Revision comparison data

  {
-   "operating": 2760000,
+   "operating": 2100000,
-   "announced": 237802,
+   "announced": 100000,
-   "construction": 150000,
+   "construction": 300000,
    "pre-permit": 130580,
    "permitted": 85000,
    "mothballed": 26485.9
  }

--

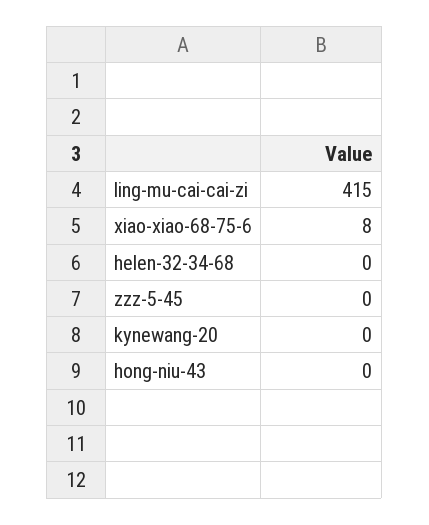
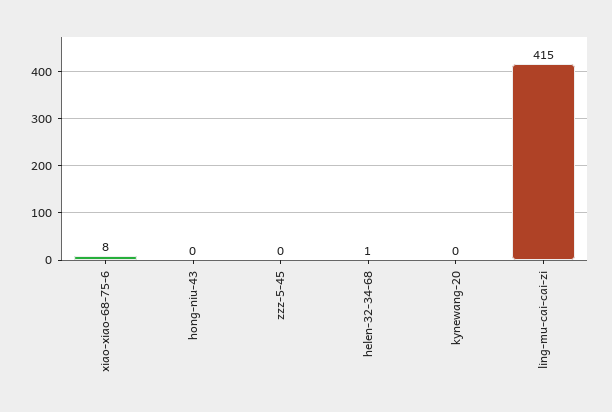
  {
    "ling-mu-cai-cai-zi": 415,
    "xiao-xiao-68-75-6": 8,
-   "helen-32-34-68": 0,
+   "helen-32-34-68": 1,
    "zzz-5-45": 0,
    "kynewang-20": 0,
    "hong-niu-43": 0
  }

▶ _How to complete this task_:
Return all lines in the data that include the word "operating".

▶ _Result of this exercise_:
-   "operating": 2760000,
+   "operating": 2100000,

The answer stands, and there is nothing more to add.